Our tasting impressions
The color is quite dark. Here again, the tannins seem to be injecting some tartness. Despite that, the wine is lovely in a feminine sort of way. Looking forward to following its development for a couple of decades at least. Guillaume treated us to a magnificent 1959 that reaffirmed my prior opinion that Savigny-Lés-Beaune are among the best Burgundies for long-term cellaring.
About this wine
Les Hauts Jarrons is a 4.4 ha 1er cru Pinot Noir vineyard just below Autoroute A6. Guiton has a 1.73 ha southeast facing plot. The soil is limestone tinged with sand. The vines were planted in 1920 and 1971. Harvesting is by hand with yields of 38 hl/ha.
Fermentation takes 20 days with maceration (cold to start), including pigéage (punching down the cap). The wine ages in oak barrels (20% new) for 18 months. A light filtration is done before bottling if necessary. About 8,750 bottles are produced annually.
About the grape
Pinot Noir is an ancient grape from eastern France. Notoriously challenging, it thrives in cooler climates. The concept of terroir is most closely identified with Burgundy because the lightness of Pinot Noir enables it to so transparently express minor differences (which is why experienced tasters can discern the difference in wines produced from vineyards in very close proximity). Intense popularity resulted in plantings all over the world but most agree that its finest expression is in the Côte d’Or of Burgundy.
About the vintage
A very challenging vintage due to frost and hail. Production was sharply down, resulting in very concentrated wines.
On your table
I would like to try this with a breast of veal and a side of buckwheat groats. Serve at cellar temperature.

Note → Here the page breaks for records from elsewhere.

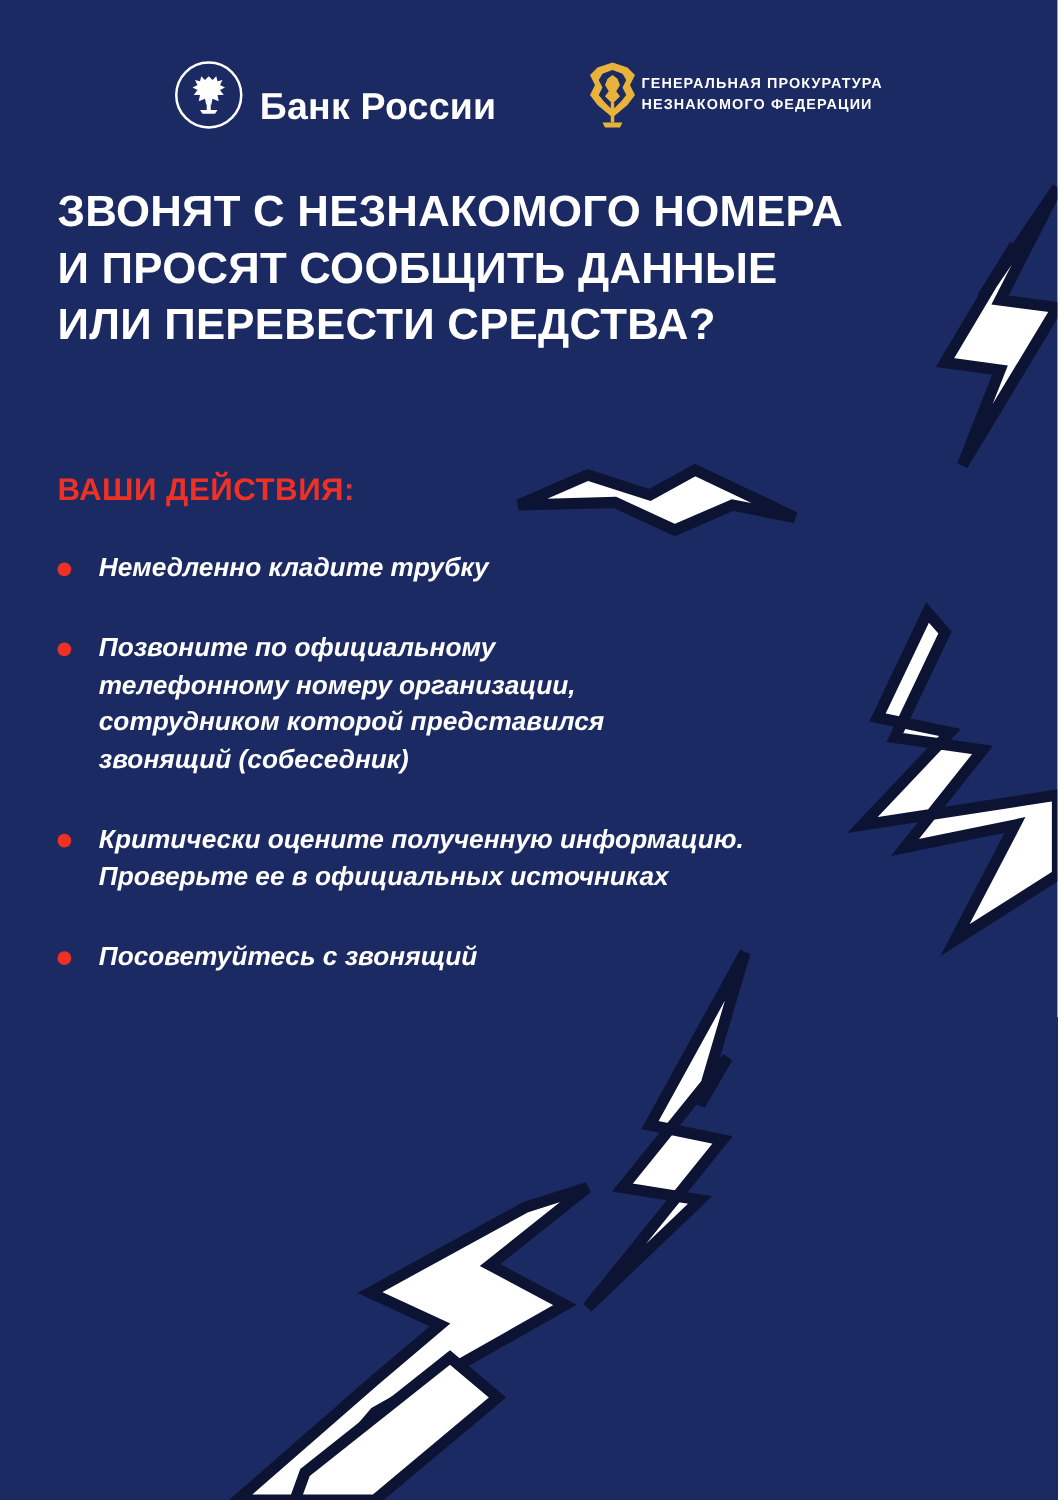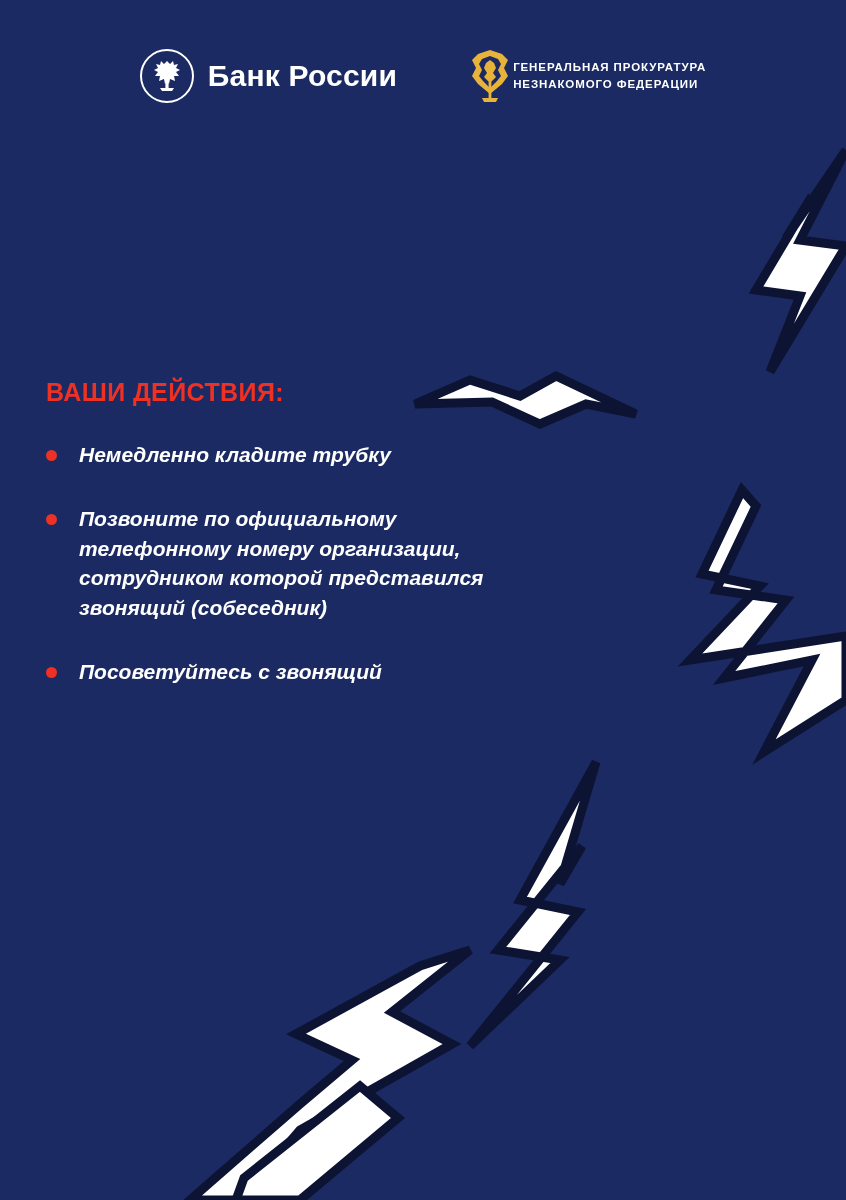--- a/index.html
+++ b/index.html
@@ -39,7 +39,7 @@
   }
   .cbr-logo {
     display: flex;
-    align-items: center;
+    align-items: flex-end;
     gap: 14px;
   }
   .cbr-mark {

Guillaume Guiton is a fiercely dedicated and extraordinary vigneron and a super nice guy. In the grand scheme of Burgundy, his vineyards would be considered modest...his wines, we consider, anything but.
He has been running this 11.5 hectare Domaine since 2002. His father Jean started it in 1973. Very much a hybrid estate, Guillaume owns 4ha, rents the rest and even buys grapes in his pursuit of the best he can get. He produces about 50,000 bottles per year.
He is a devoted terroirista, who welcomes the opportunity not to intervene in what nature offers. His methods vary based on vintage circumstances but he usually de-stems his red grapes and mostly avoids fining and filtration.
Guillaume is an intense student of barrels. He raises many wines in a variety of barrels before blending, only uses them for 6 years and never employs more than 20% new oak.